Many of these issues are faced by a pair of Houston community hospitals, who have been struggling with water and power woes stemming from the freezing temperatures and winter storms.

"You've seen this year that all across the country, people have stepped up and made things happen," Dr. Ben Saldana, the medical director for Houston Methodist's emergency departments, said of the latest crisis confronted by health care providers.

"We are the safety net for our public in the emergency department, our hospitals and doctors or nurses getting together to make sure patients have a safe place and are cared for," he said.

Houston Methodist West and Houston Methodist Baytown hospitals were operating without water until Thursday. Water was back on Friday but there were still issues with low pressure, according to Saldana and a hospital spokeswoman.

"As more of our area hospitals were without power and water, many of their patients ended up at our facilities," Saldana told CNN Friday.

That has meant "kind of bifurcating the ER into an area where Covid is unlikely and an area where it could be possible," he said. "As the volume of dialysis patients increased, this became very difficult. Five out of six patients that need dialysis three times a week had no place to go this week. And we are still struggling with that ... It's become a very difficult proposition for those patients."

The pandemic had forced the Houston hospitals – like many around the country – to operate in crisis mode most of the past year.

Covid-19 vaccinations have been delayed across many hospitals and public health partners due to the weather and shipping delays.

Patients who were discharged have stayed in hospital lobbies because they either don't have transportation to return home or can't return home due to power outages, according to Williams.

There is also a delay in trash pickup due to vendor issues, Williams said.

The Houston Methodist hospitals have water now but the city's boil order is still in place "so we still have water challenges," Gale Smith, spokeswoman for Houston Methodist hospitals, said via email.

"All our hospitals are doing some elective procedures, but we are on our way to being fully operational," she added. "Covid vaccine administration is full speed ahead at all Houston Methodist sites."

8:47 a.m. ET, February 20, 2021

Texans will get some relief from the cold today

From CNN's Madeline Holcombe

An aerial view from a drone shows electrical lines running through a neighborhood on February 19, in Austin, Texas. 
An aerial view from a drone shows electrical lines running through a neighborhood on February 19, in Austin, Texas.  Joe Raedle/Getty Images

The brutal temperatures, ice and snow once had power out for millions of Texas, but as of early Saturday morning, only about 85,000 people in the state were left in the dark, according to PowerOutage.US. However, more than half the population – more than 14.9 million people – had disruptions in their water service as of Friday, according to Tiffany Young, a spokeswoman for the Texas Commission on Environmental Quality.

Texans will get some relief from the cold Saturday, although many in the state are still without basic utilities.

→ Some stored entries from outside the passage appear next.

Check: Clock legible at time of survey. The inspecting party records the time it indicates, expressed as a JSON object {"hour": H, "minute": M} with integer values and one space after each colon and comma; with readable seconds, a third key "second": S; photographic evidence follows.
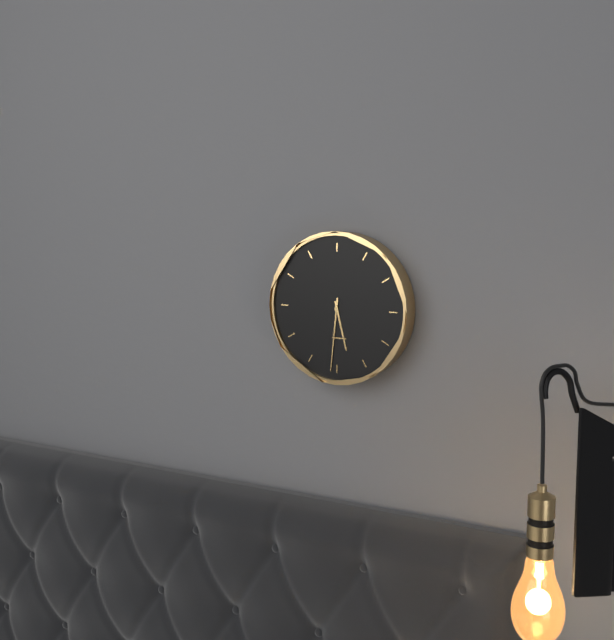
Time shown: {"hour": 5, "minute": 31}
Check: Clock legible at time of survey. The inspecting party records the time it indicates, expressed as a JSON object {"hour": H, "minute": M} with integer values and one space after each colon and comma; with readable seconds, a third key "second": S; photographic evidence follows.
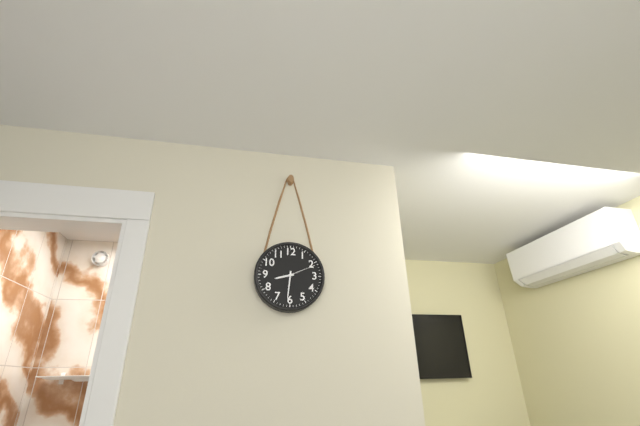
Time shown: {"hour": 8, "minute": 31}
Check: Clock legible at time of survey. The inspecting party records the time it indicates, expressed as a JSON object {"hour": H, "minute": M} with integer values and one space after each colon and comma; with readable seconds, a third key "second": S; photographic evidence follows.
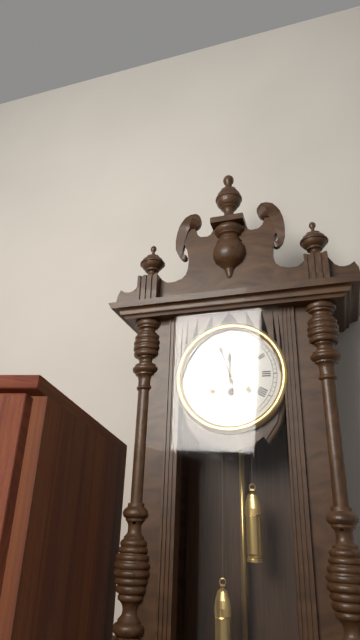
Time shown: {"hour": 11, "minute": 57}
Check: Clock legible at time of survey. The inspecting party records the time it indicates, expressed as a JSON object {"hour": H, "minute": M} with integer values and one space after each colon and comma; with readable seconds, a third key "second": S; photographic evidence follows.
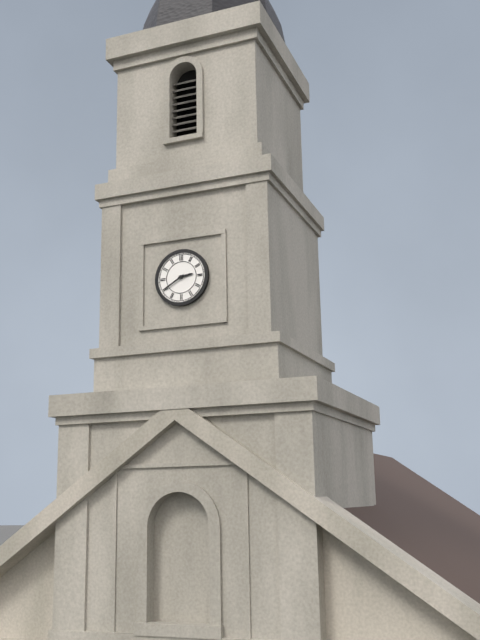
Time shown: {"hour": 2, "minute": 40}
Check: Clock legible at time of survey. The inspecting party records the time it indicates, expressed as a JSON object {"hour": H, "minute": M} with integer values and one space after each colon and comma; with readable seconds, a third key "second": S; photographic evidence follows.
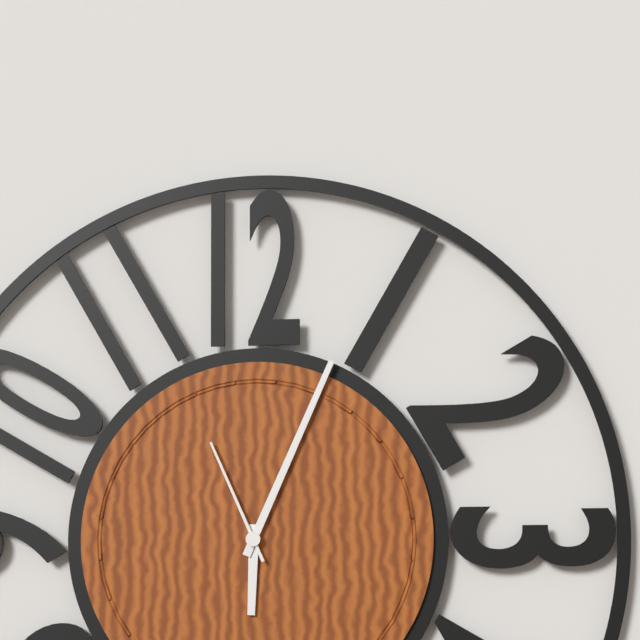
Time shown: {"hour": 6, "minute": 4, "second": 56}
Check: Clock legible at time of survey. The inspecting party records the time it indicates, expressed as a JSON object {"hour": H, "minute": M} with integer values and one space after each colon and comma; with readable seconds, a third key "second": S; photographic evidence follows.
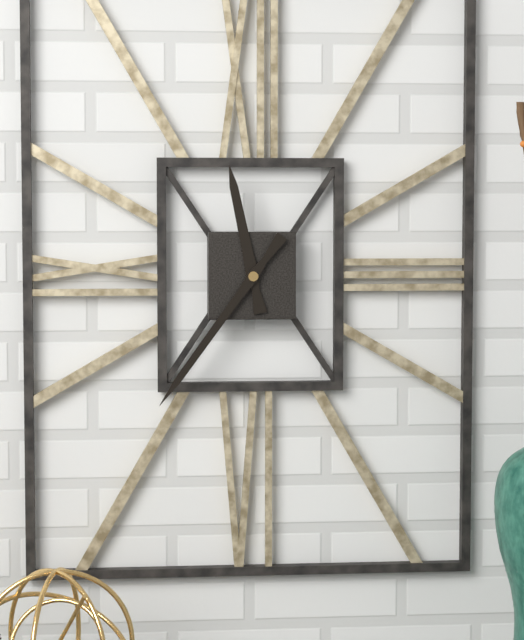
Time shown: {"hour": 11, "minute": 36}
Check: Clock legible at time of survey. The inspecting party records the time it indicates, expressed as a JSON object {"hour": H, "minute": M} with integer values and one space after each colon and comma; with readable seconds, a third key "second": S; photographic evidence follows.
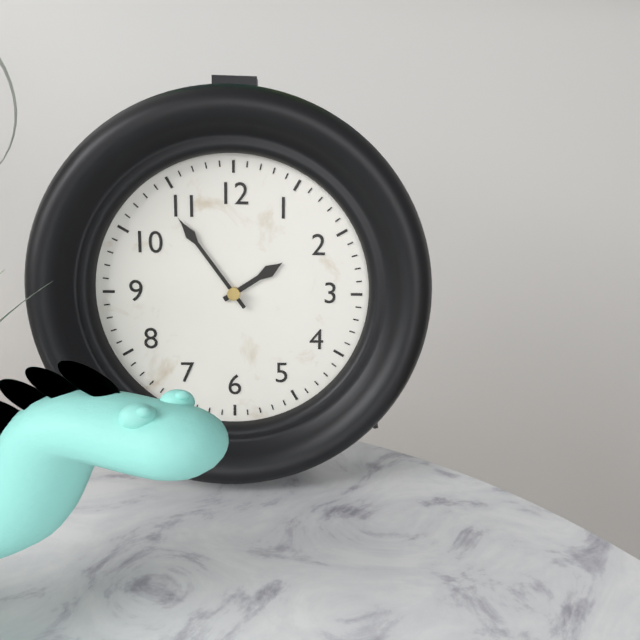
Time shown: {"hour": 1, "minute": 54}
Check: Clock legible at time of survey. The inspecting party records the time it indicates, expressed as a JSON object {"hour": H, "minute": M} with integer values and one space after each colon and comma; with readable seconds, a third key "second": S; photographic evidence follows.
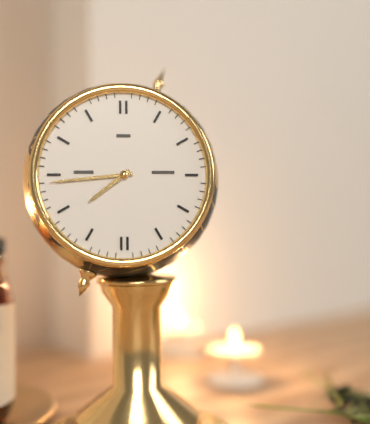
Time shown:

Saturday morning temperatures may be as low as 20 degrees for many inland locations, including Dallas and College Station, but the welcome return of onshore winds and full sunshine will warm the state into the 50's and 60's in the afternoon, CNN meteorologist Derek Van Dam said. Most of the state will stay above freezing after that initial thaw.

A weak cold front is expected Sunday evening, but is expected to bring only minimal impacts.